“Philip Roth’s Portnoy’s Compote,” by Rebecca Coffey

Aug 10th, 2022 | By | Category: Fake Nonfiction, Prose

INGREDIENTS

  • An easily bruised heart
  • Mother issues
  • 1/2 cup sugar
  • 1/3 cup water
  • 1/2 vanilla bean, split lengthwise
  • 1-1/2 teaspoons fresh lime juice
  • 2 cups fruit—dried, fresh, or frozen
  • Milk of Magnesia to taste
  • The many possible indecent uses for a nice piece of liver
  • Liver

DIRECTIONS

1. Gently tear the fruit apart while assuming that they’re too dumb to notice.

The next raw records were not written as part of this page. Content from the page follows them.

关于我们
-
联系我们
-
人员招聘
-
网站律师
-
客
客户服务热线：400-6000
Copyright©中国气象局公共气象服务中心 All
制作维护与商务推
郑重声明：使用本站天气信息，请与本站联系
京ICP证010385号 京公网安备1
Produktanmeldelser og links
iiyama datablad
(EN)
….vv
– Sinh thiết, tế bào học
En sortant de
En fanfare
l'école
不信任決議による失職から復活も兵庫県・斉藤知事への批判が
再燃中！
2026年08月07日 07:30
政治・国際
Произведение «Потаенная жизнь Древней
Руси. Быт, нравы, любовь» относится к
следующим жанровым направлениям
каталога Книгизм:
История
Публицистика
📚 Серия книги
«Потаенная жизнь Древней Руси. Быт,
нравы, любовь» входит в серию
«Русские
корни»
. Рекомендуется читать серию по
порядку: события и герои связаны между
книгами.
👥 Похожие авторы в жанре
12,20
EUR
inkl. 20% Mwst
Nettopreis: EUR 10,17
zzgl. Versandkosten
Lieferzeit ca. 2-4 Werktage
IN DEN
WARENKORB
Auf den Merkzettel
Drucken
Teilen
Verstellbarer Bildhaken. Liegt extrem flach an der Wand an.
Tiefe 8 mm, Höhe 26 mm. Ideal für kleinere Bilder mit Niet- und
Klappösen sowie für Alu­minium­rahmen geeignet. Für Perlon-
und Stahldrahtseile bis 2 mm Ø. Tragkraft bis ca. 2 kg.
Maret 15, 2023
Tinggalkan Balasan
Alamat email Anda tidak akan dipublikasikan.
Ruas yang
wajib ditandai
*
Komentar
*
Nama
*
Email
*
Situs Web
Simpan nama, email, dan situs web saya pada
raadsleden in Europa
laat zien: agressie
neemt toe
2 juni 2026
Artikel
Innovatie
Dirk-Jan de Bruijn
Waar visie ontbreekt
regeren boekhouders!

2. Discard any seeds or pits.

3. You know, if you shoot seeds or pits through a straw you can make somebody blind for life. SO NEVER DO IT! 

4. And if anyone does it to you, TELL YOUR MOTHER INSTANTLY!

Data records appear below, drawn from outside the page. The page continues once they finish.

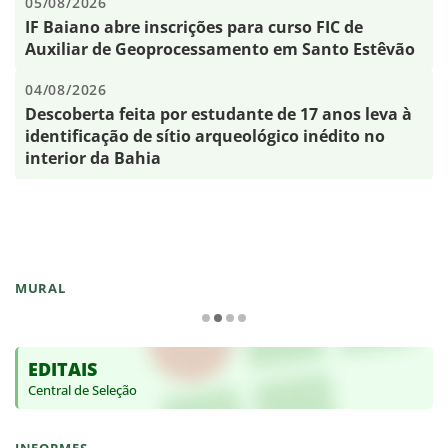
05/08/2026
IF Baiano abre inscrições para curso FIC de
Auxiliar de Geoprocessamento em Santo Estêvão
04/08/2026
Descoberta feita por estudante de 17 anos leva à
identificação de sítio arqueológico inédito no
interior da Bahia
MURAL
EDITAIS
Central de Seleção
INFORMES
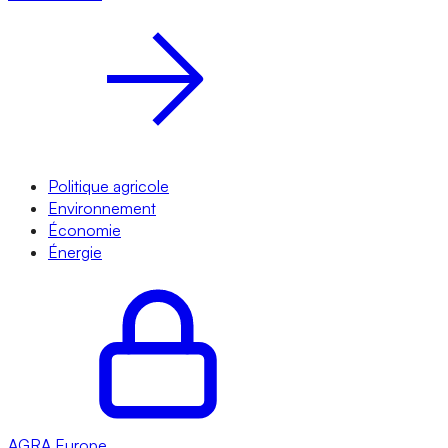
Politique agricole
Environnement
Économie
Énergie
AGRA
Europe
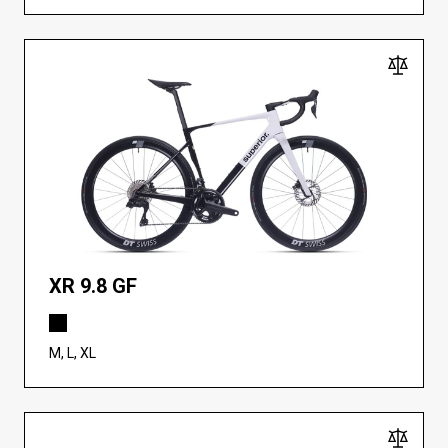
XR 9.8 GF
M, L, XL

5. Pour everything except the liver into a pot. Heat to a simmer. 

6. Actually, forget about the liver. No one in all of Newark puts liver in compote. Don’t even buy liver. 

7. PUT THE LIVER DOWN.

8. Oh, good grief.

9. You are not your Mommy’s good little boy. You are not the best little boy a mommy ever had. 

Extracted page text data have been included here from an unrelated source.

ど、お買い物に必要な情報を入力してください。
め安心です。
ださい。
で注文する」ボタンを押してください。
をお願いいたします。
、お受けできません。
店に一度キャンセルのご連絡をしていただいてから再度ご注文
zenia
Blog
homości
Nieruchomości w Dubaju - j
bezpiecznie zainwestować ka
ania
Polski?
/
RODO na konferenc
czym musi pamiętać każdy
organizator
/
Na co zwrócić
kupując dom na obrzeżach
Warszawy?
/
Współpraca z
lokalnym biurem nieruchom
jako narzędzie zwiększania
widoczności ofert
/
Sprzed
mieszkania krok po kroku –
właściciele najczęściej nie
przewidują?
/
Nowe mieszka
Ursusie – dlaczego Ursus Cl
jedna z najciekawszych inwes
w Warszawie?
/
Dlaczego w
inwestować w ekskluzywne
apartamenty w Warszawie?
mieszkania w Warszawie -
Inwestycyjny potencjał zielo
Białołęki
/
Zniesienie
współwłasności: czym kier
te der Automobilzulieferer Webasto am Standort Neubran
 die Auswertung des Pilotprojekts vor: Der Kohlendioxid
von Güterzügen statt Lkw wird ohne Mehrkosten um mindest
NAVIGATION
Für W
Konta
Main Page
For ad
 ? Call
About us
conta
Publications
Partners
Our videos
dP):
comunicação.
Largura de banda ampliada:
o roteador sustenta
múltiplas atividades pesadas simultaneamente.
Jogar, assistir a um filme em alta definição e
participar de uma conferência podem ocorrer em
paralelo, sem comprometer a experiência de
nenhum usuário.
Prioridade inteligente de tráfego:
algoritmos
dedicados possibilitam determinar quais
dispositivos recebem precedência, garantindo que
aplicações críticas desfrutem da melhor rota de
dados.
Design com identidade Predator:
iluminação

10. You hug your father with that hand? You kiss your mother with that mouth?

11. When twenty minutes are up, remove the compote from heat and remove the vanilla bean pod from the compote. Enjoy.

12. “Diarrhea!” you will cry soon from the bathroom. 

13. YOUR FATHER SHOULD BE SO LUCKY!

14. Try to keep ironic distance from what’s happening.

15. Your compote was less than respectful of fruit, bowels, your father, a nice piece of liver, and New Jersey. Arguably, that does not detract from its significance.